# Could use an answer.



## wdbrand (May 24, 2007)

Got a recipe I intend on trying. One of the ingredients is a "packet of poultry/pork seasoning" which I ain't got a clue as to the size or even where it's located or what a packet is. Questions don't get any answer from grocery clerks. After reading the recipe below, do I need a packet or will other seasonings do as well?
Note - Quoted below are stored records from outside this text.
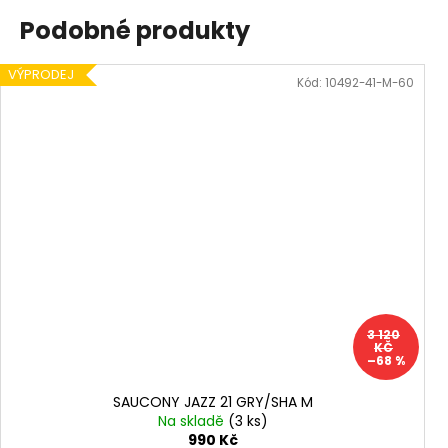
Podobné produkty
VÝPRODEJ
Kód:
10492-41-M-60
3 120
KČ
–68 %
SAUCONY JAZZ 21 GRY/SHA M
Na skladě
(3 ks)
990 Kč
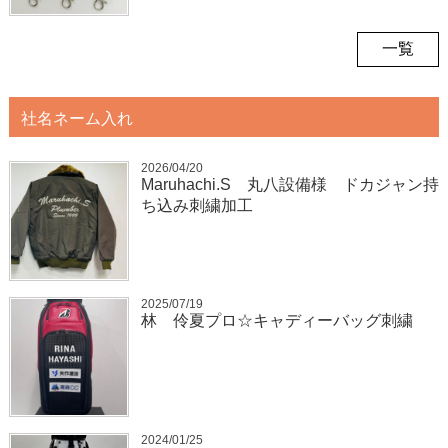
一覧
社名ネーム入れ
2026/04/20
Maruhachi.S 丸八設備様 ドカジャン持
ち込み刺繍加工
2025/07/19
林 伶夏プロ☆キャディーバッグ刺繍
2024/01/25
http://www.crock-pot.com/recipe.aspx?storyId=156981


----------



## tomsurles (Jan 16, 2012)

http://frugalliving.about.com/od/condimentsandspices/r/Poultry_Season.htm or
http://www.mccormick.com/Spices-and-Flavors/Herbs-and-Spices/Spices/Poultry-Seasoning


----------



## AbuMike (Sep 3, 2007)

I would think just the seasoning would do....I have seen the packets in the Food Kitty here...


----------



## wdbrand (May 24, 2007)

Thanks all. I've seen the jars before but lacking any amount in the recipe, it would be guesswork or trial and error. I'll check food kitty again. That was where I was told they didn't really know. I sort of thought the spices listed would be world aplenty also, so might just go with that and eliminate one step. Will read the Mc label and see what the ingredients are also.


----------



## AbuMike (Sep 3, 2007)

wd I will look again this week. If ya can't find um I can pick up some for you and send your way.


----------



## wdbrand (May 24, 2007)

Thanks Mike, but we have kitty stores out the ying yang along with co-ops and such. I'll find it if for no other reason than to read the ingredients. My first thought is over doing a simple recipe. Appreciate the offer to send me some. I'll post up what's in it, how much it is size wise and send you a PM to make sure you see it, if you'd like. As well as tomsurles. I've been making a pork rub for years and I'll bet it has most of the same spices in it.


----------



## AbuMike (Sep 3, 2007)

wdbrand said:


> Thanks Mike, but we have kitty stores out the ying yang along with co-ops and such. I'll find it if for no other reason than to read the ingredients. My first thought is over doing a simple recipe. Appreciate the offer to send me some. I'll post up what's in it, how much it is size wise and send you a PM to make sure you see it, if you'd like. As well as tomsurles. I've been making a pork rub for years and I'll bet it has most of the same spices in it.


good deal..


----------



## Bobmac (Oct 11, 2008)

Hey Doug, check out the section in Wally World where you find the gravy mixes and such. There are small packages of chicken and pork seasoning there.


----------



## wdbrand (May 24, 2007)

Thanks Bob. Will do.


----------



## Vinnx (Nov 11, 2012)

I don't the packet of seasoning is going to be very important in that recipe... I'd probably just go with a packet of Goya Sazon seasoning.


----------



## wdbrand (May 24, 2007)

After cheching the spices in the recipe and the spices in the poultry/pork packet, I can't see the need for both. My rub contains just about everything in the packet and list. So ****can the packet. Will use the cola and follow the rest of the recipe to see if it's any better than how I've been cooking it. Will post results after the fact.


----------